In N.W. Env. Def. Center v. City Council, 20 Or. App. 234, 531 P.2d 284, Sup.Ct. review denied (1975), we held that the rule in Williams v. Henry, supra, compelled the result that a party which sought approval from a city council for its building proposal is an opposite party in a later proceeding by persons seeking to challenge the county's approval of the proposal. Further, in Shanks v. Washington County, 22 Or. App. 426, 539 P.2d 1111, Sup.Ct. review denied (1975), we held that N.W. Env. Def. Center v. City Council, supra, was applicable where a party seeking a zone change had not been served in a later writ of review proceeding challenging the zone change.

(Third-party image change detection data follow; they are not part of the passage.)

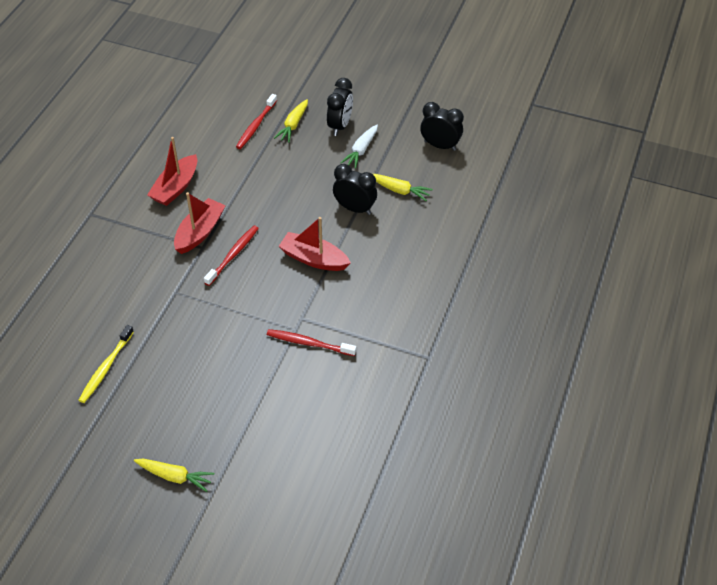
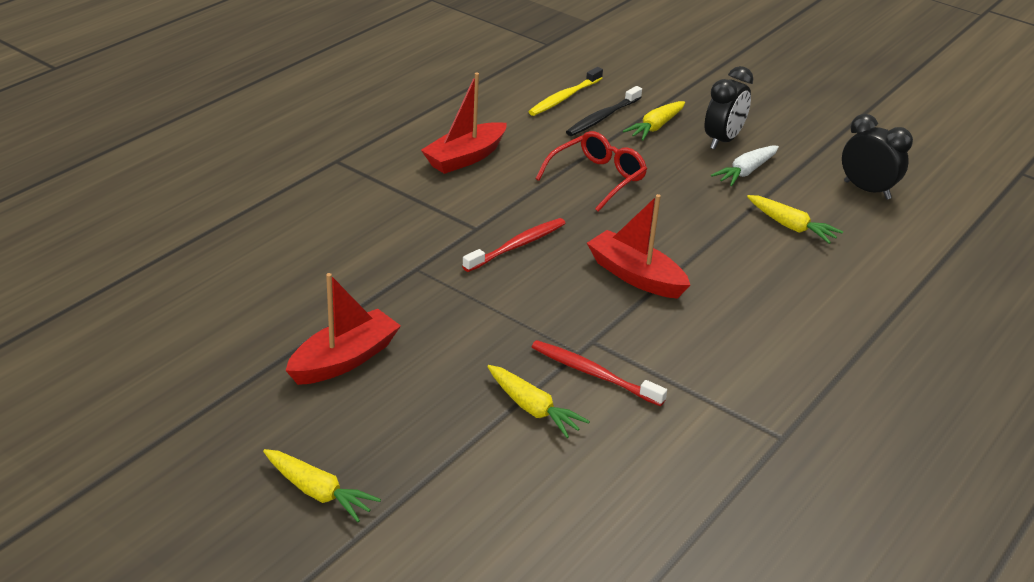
camera: 15 degrees right, 15 degrees down
(105, 368) = (276, 332): yellow toothbrush -> yellow toothbrush (564, 98)
(200, 232) = (479, 211): red boat -> red boat (344, 360)
(256, 126) = (602, 117): red toothbrush -> black toothbrush
(267, 182) = (597, 178): none -> red glasses
(280, 379) = (532, 408): none -> yellow carrot
(354, 208) = (716, 232): black clock -> none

*1379 We conclude that Williams v. Henry, N.W. Env. Def. Center v. City Council, and Shanks v. Washington County, all supra, indicate that petitioners in a road vacation proceeding at the Board level are opposite parties who must be served in a writ of review action challenging a vacation order.

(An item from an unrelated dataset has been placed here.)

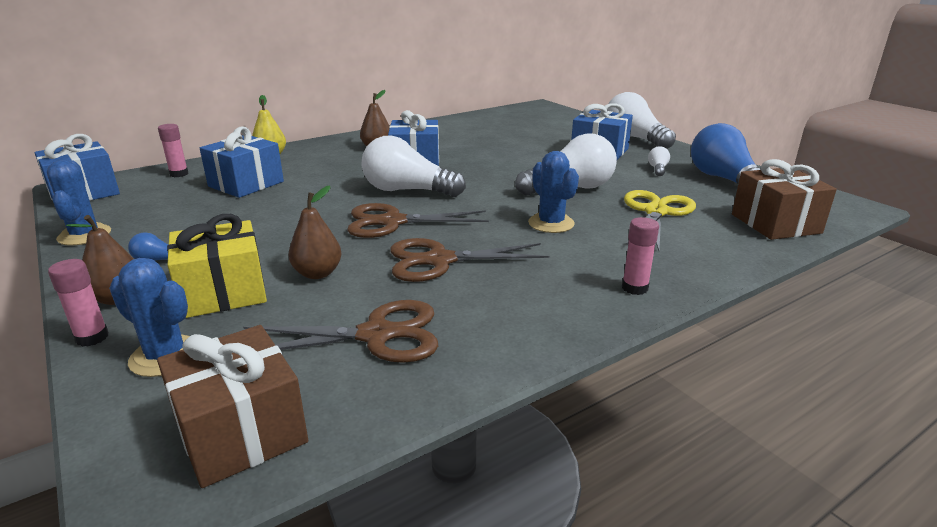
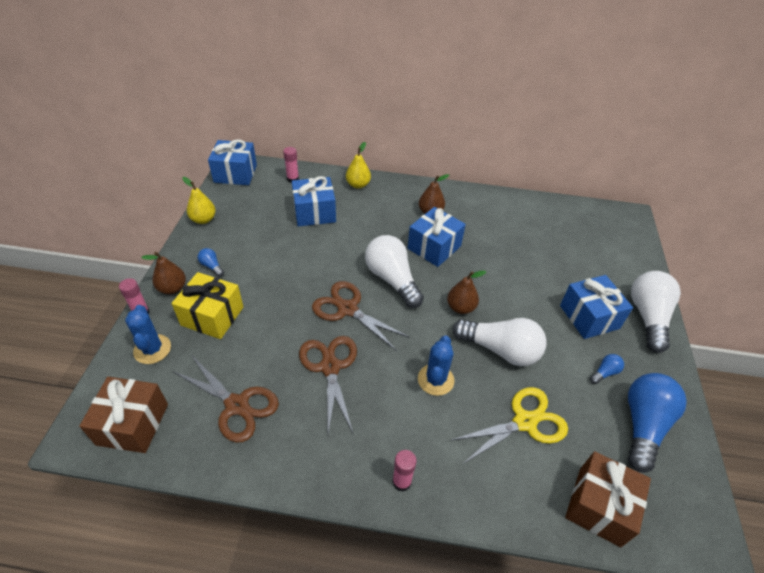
camera: 40 degrees right, 20 degrees up
(84, 235) = (203, 219): blue cactus -> yellow pear
(317, 273) = (263, 332): brown pear -> brown pear (461, 307)
(439, 260) = (330, 367): brown scissors -> brown scissors turned 45 degrees clockwise
(657, 169) = (604, 373): white light bulb -> blue light bulb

Petitioners contend that by quashing the writ of review the court denied them due process of law in that "there was no motion of any kind by the respondent Board before the court." However, it is incumbent upon petitioners in a writ of review proceeding to serve all opposite parties. In N.W. Env. Def. Center v. City Council, supra, we held that the failure to serve all opposite parties deprives the court of jurisdiction to issue a writ of review. See also, Shanks v. Washington County, supra. When defendants VanNatta and defendants Scott filed their respective motions to quash the writ because they had not been served with a copy, petitioners thereby had ample notice that this jurisdictional defect would be before the court, even though the Board itself did not raise the issue. Thus, the failure of the Board to move to quash the writ did not deprive petitioners of due process.
Affirmed.
[1] ORS 34.030 provides:
"The writ shall be allowed by the circuit court or judge thereof, or, in counties where the county court has judicial functions, by the county court or judge of the county wherein the decision or determination sought to be reviewed was made, upon the petition of the plaintiff, describing the decision or determination with convenient certainty, and setting forth the errors alleged to have been committed therein. The petition shall be signed by the plaintiff or his attorney, and verified by the certificate of an attorney to the effect that he has examined the process or proceeding, and the decision or determination therein, and that it is erroneous as alleged in the petition. A writ shall not be allowed unless the petition therefor is made within 60 days from the date of the decision or determination sought to be reviewed."